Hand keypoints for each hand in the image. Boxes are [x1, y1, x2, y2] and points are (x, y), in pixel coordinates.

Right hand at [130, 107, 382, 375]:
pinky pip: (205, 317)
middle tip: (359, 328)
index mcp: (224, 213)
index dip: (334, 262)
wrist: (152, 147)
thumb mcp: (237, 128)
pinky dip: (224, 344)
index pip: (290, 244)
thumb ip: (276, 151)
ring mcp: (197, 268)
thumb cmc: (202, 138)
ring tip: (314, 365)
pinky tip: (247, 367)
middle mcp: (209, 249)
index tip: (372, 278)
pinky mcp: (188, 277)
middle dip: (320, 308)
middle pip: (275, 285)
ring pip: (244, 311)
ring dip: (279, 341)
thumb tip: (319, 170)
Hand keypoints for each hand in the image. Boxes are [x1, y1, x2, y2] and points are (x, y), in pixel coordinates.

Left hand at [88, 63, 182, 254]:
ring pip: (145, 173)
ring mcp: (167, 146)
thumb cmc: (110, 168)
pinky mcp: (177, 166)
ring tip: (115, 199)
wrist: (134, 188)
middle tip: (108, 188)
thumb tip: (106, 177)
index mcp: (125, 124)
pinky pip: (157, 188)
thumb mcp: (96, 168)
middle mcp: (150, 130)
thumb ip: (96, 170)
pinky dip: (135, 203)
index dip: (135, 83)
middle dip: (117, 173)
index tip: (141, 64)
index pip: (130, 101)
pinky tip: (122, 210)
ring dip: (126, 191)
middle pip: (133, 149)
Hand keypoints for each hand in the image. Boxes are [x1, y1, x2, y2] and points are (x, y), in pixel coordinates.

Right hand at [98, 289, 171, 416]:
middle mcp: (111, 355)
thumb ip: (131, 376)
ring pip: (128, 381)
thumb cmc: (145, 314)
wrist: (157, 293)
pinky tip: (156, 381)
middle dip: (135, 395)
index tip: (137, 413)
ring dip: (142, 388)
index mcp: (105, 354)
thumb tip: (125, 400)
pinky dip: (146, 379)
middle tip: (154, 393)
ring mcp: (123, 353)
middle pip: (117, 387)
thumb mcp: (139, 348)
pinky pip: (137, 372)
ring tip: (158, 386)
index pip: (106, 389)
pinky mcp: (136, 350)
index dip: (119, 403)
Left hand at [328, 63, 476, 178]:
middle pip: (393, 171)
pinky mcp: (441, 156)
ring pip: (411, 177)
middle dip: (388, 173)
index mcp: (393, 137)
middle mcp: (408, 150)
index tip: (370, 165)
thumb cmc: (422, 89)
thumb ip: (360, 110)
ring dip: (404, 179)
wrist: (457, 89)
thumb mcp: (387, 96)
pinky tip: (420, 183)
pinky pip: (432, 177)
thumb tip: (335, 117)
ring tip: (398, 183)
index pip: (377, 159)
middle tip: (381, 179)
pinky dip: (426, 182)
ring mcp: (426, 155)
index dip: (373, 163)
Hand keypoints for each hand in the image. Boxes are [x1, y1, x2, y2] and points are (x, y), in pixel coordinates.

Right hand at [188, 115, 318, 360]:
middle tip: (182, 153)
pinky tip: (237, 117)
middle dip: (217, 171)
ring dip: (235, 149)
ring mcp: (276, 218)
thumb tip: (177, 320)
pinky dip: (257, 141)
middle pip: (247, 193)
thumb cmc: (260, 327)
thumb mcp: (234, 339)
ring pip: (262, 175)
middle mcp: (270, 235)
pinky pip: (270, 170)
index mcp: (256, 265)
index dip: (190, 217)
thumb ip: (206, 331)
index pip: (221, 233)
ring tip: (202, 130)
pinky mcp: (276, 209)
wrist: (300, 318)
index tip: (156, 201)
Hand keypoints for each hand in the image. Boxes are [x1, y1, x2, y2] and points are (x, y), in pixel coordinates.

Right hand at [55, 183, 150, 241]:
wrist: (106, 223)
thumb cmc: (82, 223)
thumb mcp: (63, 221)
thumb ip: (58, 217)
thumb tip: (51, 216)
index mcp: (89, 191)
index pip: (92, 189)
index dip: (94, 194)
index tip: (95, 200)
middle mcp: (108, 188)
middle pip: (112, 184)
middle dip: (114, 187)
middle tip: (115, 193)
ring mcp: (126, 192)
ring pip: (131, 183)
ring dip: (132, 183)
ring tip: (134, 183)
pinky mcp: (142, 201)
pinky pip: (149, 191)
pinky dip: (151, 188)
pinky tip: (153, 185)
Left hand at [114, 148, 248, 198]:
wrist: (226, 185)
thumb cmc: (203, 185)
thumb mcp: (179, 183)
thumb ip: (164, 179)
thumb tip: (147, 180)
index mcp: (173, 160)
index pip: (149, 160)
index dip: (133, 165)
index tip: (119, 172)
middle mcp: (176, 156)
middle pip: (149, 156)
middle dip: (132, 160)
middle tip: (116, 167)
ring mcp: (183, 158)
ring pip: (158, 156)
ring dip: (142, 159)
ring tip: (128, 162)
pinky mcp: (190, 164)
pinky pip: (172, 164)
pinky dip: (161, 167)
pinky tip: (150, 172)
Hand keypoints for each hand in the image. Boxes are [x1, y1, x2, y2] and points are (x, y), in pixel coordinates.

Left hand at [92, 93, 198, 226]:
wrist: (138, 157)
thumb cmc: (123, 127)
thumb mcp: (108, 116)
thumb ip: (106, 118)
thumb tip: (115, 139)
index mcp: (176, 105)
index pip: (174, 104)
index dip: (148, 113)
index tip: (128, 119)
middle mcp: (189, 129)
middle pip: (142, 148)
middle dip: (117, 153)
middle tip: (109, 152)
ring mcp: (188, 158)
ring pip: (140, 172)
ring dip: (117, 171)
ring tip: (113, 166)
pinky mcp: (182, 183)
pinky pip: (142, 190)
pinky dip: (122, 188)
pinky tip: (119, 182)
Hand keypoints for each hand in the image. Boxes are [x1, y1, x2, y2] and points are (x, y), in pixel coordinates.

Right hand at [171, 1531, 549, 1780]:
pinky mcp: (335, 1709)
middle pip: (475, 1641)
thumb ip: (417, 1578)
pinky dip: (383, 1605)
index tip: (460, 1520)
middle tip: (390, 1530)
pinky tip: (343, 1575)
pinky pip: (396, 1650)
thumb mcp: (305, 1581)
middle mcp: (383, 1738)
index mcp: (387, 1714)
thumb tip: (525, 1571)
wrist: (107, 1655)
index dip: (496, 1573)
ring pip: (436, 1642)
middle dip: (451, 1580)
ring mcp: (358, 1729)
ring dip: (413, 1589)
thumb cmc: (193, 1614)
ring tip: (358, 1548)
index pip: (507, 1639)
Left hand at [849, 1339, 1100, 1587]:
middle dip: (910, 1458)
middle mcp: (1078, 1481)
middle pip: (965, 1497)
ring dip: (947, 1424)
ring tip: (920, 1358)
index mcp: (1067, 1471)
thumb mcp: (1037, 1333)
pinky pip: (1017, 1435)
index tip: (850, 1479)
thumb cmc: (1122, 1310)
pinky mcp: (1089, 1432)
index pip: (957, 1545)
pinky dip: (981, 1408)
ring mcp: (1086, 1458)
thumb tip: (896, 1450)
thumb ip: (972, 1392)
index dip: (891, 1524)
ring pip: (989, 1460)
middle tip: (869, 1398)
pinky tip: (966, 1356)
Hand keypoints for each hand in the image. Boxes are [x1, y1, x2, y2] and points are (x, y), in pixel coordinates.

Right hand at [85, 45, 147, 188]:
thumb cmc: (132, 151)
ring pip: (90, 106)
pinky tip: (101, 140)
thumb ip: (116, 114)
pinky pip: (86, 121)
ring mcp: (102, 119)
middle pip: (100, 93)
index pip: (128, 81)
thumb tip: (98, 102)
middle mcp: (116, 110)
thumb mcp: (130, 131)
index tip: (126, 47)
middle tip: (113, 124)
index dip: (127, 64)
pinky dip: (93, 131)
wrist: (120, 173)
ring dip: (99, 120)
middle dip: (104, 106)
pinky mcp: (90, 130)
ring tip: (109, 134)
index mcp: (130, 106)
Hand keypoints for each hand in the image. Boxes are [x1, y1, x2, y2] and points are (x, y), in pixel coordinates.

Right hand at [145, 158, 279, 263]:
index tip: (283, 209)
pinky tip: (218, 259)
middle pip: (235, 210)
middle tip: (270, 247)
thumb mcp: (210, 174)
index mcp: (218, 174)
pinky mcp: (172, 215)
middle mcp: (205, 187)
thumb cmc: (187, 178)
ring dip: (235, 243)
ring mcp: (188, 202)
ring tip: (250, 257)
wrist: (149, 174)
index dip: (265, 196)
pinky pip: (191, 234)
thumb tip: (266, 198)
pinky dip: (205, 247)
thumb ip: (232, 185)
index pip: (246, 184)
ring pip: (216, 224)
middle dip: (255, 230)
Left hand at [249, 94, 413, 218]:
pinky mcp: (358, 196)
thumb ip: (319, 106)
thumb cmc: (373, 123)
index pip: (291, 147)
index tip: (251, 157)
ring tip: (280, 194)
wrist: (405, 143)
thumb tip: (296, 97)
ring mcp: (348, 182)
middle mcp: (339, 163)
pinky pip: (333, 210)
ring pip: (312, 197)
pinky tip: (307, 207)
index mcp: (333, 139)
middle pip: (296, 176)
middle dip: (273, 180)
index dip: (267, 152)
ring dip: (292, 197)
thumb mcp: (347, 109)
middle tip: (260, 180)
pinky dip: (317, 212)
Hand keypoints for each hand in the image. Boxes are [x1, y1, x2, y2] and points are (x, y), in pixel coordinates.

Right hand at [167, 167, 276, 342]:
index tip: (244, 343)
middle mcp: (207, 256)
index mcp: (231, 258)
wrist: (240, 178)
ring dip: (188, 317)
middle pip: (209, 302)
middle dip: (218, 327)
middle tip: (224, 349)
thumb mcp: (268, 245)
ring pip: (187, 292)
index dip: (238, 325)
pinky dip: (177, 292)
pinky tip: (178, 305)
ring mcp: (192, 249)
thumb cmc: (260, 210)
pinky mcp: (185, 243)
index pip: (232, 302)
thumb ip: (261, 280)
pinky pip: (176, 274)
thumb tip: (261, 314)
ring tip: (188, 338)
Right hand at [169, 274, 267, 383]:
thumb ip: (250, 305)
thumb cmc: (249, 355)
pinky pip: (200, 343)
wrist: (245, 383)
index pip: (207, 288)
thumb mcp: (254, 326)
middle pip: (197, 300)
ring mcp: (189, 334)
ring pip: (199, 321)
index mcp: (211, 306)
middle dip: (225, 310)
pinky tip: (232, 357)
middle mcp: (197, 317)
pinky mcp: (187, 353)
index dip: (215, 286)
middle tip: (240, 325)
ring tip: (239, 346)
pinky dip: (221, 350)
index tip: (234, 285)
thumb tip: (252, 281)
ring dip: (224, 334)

> Exercise aim
What is wanted is every line from the first line of the entries through the line that contains "pinky mcp: (177, 166)", given again exactly.

> Answer to the problem
Hand keypoints for each hand in the image. Boxes are [x1, y1, x2, y2] and points are (x, y), in pixel coordinates.

Right hand at [130, 107, 382, 375]:
pinky pip: (205, 317)
middle tip: (359, 328)
index mcp: (224, 213)
index dip: (334, 262)
wrist: (152, 147)
thumb mcp: (237, 128)
pinky dip: (224, 344)
index pip: (290, 244)
thumb ip: (276, 151)
ring mcp: (197, 268)
thumb cmc: (202, 138)
ring tip: (314, 365)
pinky tip: (247, 367)
middle mcp: (209, 249)
index tip: (372, 278)
pinky mcp: (188, 277)
middle dip: (320, 308)
middle pip: (275, 285)
ring pip: (244, 311)
ring dip: (279, 341)
thumb tip: (319, 170)
Hand keypoints for each hand in the image. Boxes are [x1, y1, x2, y2] and points are (x, y), in pixel coordinates.

Left hand at [88, 63, 182, 254]:
ring pip: (145, 173)
ring mcp: (167, 146)
thumb cmc: (110, 168)
pinky mcp: (177, 166)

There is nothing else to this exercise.